__AUFGABE 1__: Für welches Schulfach soll laut dem Forumsthread zum Flugblatt ein Flugblatt erstellt werden?
__AUFGABE 2__: Schreib aus dem Forumsthread zum Flugblatt alles von „# Flugblatt erstellen“ bis hinunter zu „etwas einarbeiten kann.“ ab.
__AUFGABE 3__: Führe den Forumsthread zum Flugblatt dort weiter, wo er aufhört.

__ANGEZEIGTER TEXT__:
--------------------------------

# Flugblatt erstellen



## obmib (24. November 2003)

Hallo,

ich weiß nicht ob ich hier im richtigen Forum bin, wusste aber nicht wo ich den Beitrag sonst posten sollte.

Mein Problem ist: Wir sollen für den Deutschunterricht ein Flugblatt erstellen und dann für "unseren" wichtigsten Deutschen einen Werbezettel bzw ein Flugblatt machen. Da sollen also die wichtigsten Sachen usw stehen. Okay, den Inhalt hab ich ja schon, allerdings will ich mich bemühen damit das ganze so professionell wie möglich aussieht.

Vielleicht weiß ja jemand was das richtige Programm dafür ist. Was noch toll wäre, wäre ein Tutorial zu dem Programm damit ich mich etwas einarbeiten kann. 

Freu mich über Hilfe.

Schönen Gruß,
obmib


----------



## Der Hans (25. November 2003)

*Flugblatt*

Hallo,
also es gibt soviel Programme, die gut sind.

--------------------------------

Aus einer Sammlung ausgelesene Daten
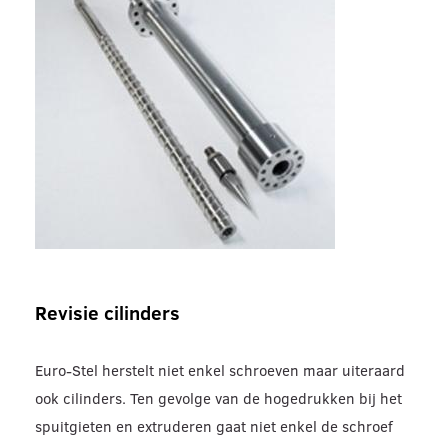
Revisie cilinders
Euro-Stel herstelt niet enkel schroeven maar uiteraard
ook cilinders. Ten gevolge van de hogedrukken bij het
spuitgieten en extruderen gaat niet enkel de schroef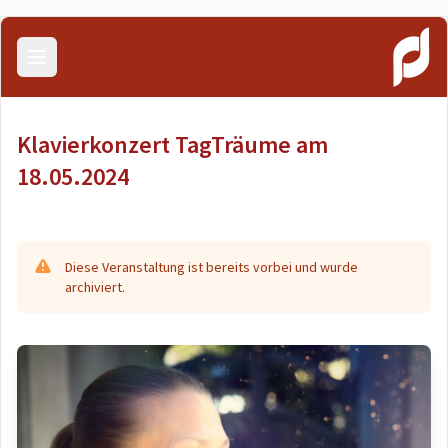
Menü öffnen
Klavierkonzert TagTräume am
18.05.2024
Diese Veranstaltung ist bereits vorbei und wurde
archiviert.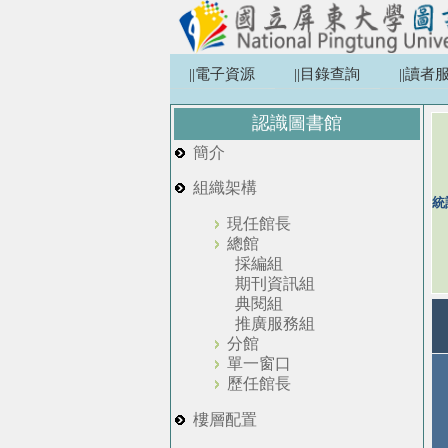
||電子資源
||目錄查詢
||讀者
認識圖書館
簡介
組織架構
統
現任館長
總館
採編組
期刊資訊組
典閱組
推廣服務組
分館
單一窗口
歷任館長
樓層配置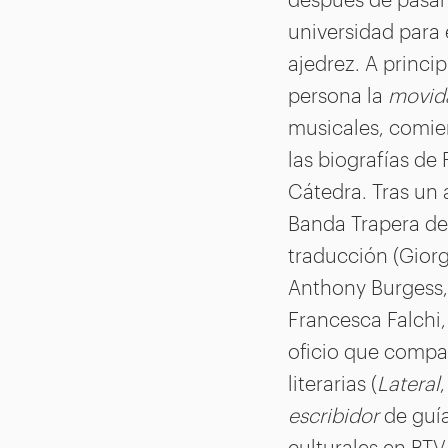
universidad para 
ajedrez. A princi
persona la
movid
musicales, comien
las biografías de
Cátedra. Tras un
Banda Trapera del
traducción (Giorg
Anthony Burgess, 
Francesca Falchi
oficio que compag
literarias (
Lateral
escribidor
de guía
culturales en BTV 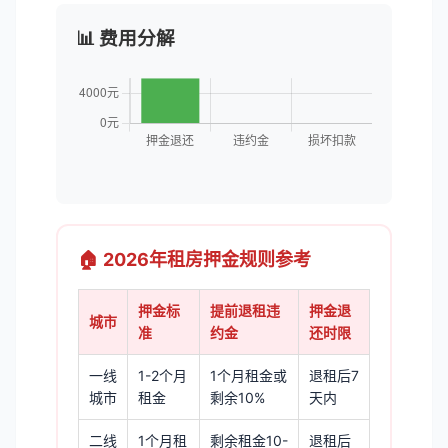
📊 费用分解
🏠 2026年租房押金规则参考
押金标
提前退租违
押金退
城市
准
约金
还时限
一线
1-2个月
1个月租金或
退租后7
城市
租金
剩余10%
天内
二线
1个月租
剩余租金10-
退租后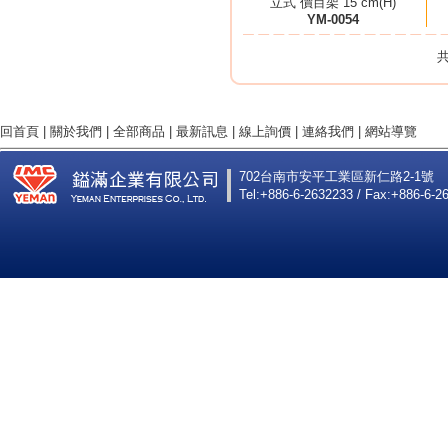
立式 價目架 15 cm(H)
YM-0054
共
回首頁
|
關於我們
|
全部商品
|
最新訊息
|
線上詢價
|
連絡我們
|
網站導覽
702台南市安平工業區新仁路2-1號
Tel:+886-6-2632233 / Fax:+886-6-2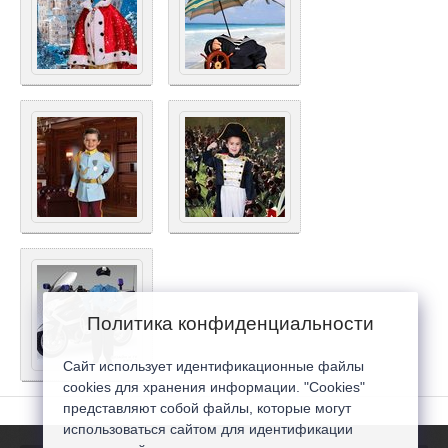
Политика конфиденциальности
Сайт использует идентификационные файлы
cookies для хранения информации. "Cookies"
представляют собой файлы, которые могут
использоваться сайтом для идентификации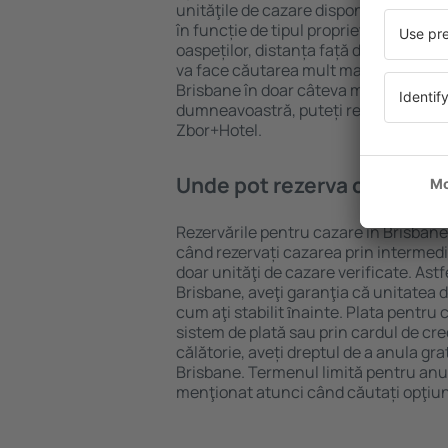
unităţile de cazare disponibile în Bris
în funcție de tipul proprietăţii, număru
oaspeților, distanța față de centru și
va face căutarea mult mai ușoară. Ast
Brisbane în doar câteva minute. În fu
dumneavoastră, puteți rezerva doar 
Zbor+Hotel.
Unde pot rezerva cazare în
Rezervările pentru cazare în Brisbane 
când rezervați cazarea prin intermediul
doar unităţi de cazare verificate. Astf
Brisbane, aveţi garanţia că unitatea 
cum aţi stabilit ȋnainte. Plata pentru
sistem de plată sau prin cardul de cre
călătorie, aveți dreptul de a anula gra
Brisbane. Termenul limită pentru anu
menţionat atunci când căutați opţiun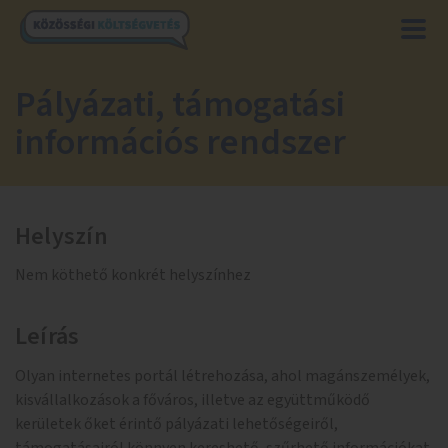
Pályázati, támogatási
információs rendszer
Helyszín
Nem köthető konkrét helyszínhez
Leírás
Olyan internetes portál létrehozása, ahol magánszemélyek,
kisvállalkozások a főváros, illetve az együttműködő
kerületek őket érintő pályázati lehetőségeiről,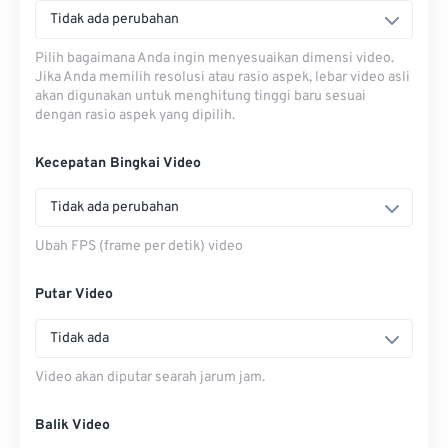
Tidak ada perubahan
Pilih bagaimana Anda ingin menyesuaikan dimensi video.
Jika Anda memilih resolusi atau rasio aspek, lebar video asli
akan digunakan untuk menghitung tinggi baru sesuai
dengan rasio aspek yang dipilih.
Kecepatan Bingkai Video
Tidak ada perubahan
Ubah FPS (frame per detik) video
Putar Video
Tidak ada
Video akan diputar searah jarum jam.
Balik Video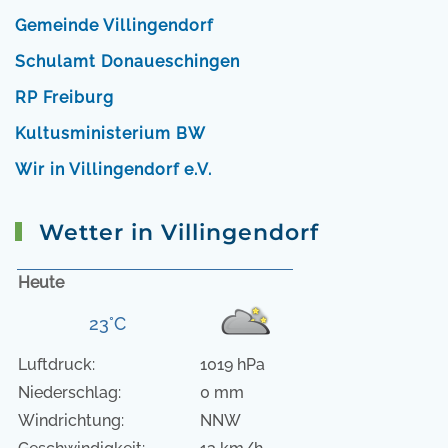
Gemeinde Villingendorf
Schulamt Donaueschingen
RP Freiburg
Kultusministerium BW
Wir in Villingendorf e.V.
Wetter in Villingendorf
Heute
23°C
Luftdruck:
1019 hPa
Niederschlag:
0 mm
Windrichtung:
NNW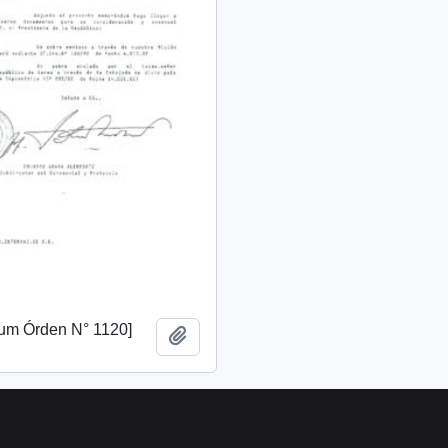
m Órden N° 1120]
Añadir al portapapeles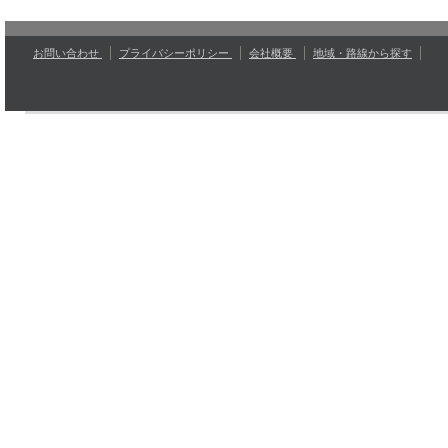
お問い合わせ
プライバシーポリシー
会社概要
地域・路線から探す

--------------------------------

__ERWARTETE ANTWORT 1__: Für den Deutschunterricht.

__ERWARTETE ANTWORT 2__:
# Flugblatt erstellen



## obmib (24. November 2003)

Hallo,

ich weiß nicht ob ich hier im richtigen Forum bin, wusste aber nicht wo ich den Beitrag sonst posten sollte.

Mein Problem ist: Wir sollen für den Deutschunterricht ein Flugblatt erstellen und dann für "unseren" wichtigsten Deutschen einen Werbezettel bzw ein Flugblatt machen. Da sollen also die wichtigsten Sachen usw stehen. Okay, den Inhalt hab ich ja schon, allerdings will ich mich bemühen damit das ganze so professionell wie möglich aussieht.

Vielleicht weiß ja jemand was das richtige Programm dafür ist. Was noch toll wäre, wäre ein Tutorial zu dem Programm damit ich mich etwas einarbeiten kann.

__ERWARTETE ANTWORT 3__:
Ich glaube nicht, dass Du hier eine brauchbare Antwort bekommen kannst.
Jeder hat so seine Liebingsprogramme.

Man muss halt das Programm nehmen, dass man gut bedienen kann.
Vor allem hast Du  ja nicht so viel Zeit, um Dich in ein Pogramm gut einzuarbeiten.

Ich selbst nehme für Flublätter immer den MS-Publisher. Es ist relativ leicht zu bedienen. Und die Ergebnisse sind ganz ok. Es ist aber eine Zeit her, dass ich das zum letzten mal gemacht habe.

Gruß
Hans


----------



## SixDark (25. November 2003)

Hi!

Ich nehme zur Gestaltung von Visitenkarten, Werbeflyern und ähnlichen Sachen COREL Draw. Auch sehr einfach zu bedienen... denke ich mal.

MfG
..::Six Dark::..


----------



## obmib (26. November 2003)

Hallo,

danke für die Antworten 
Habt ihr vielleicht Anleitungen dafür?

Gruß,
obmib


----------



## Thomas Lindner (26. November 2003)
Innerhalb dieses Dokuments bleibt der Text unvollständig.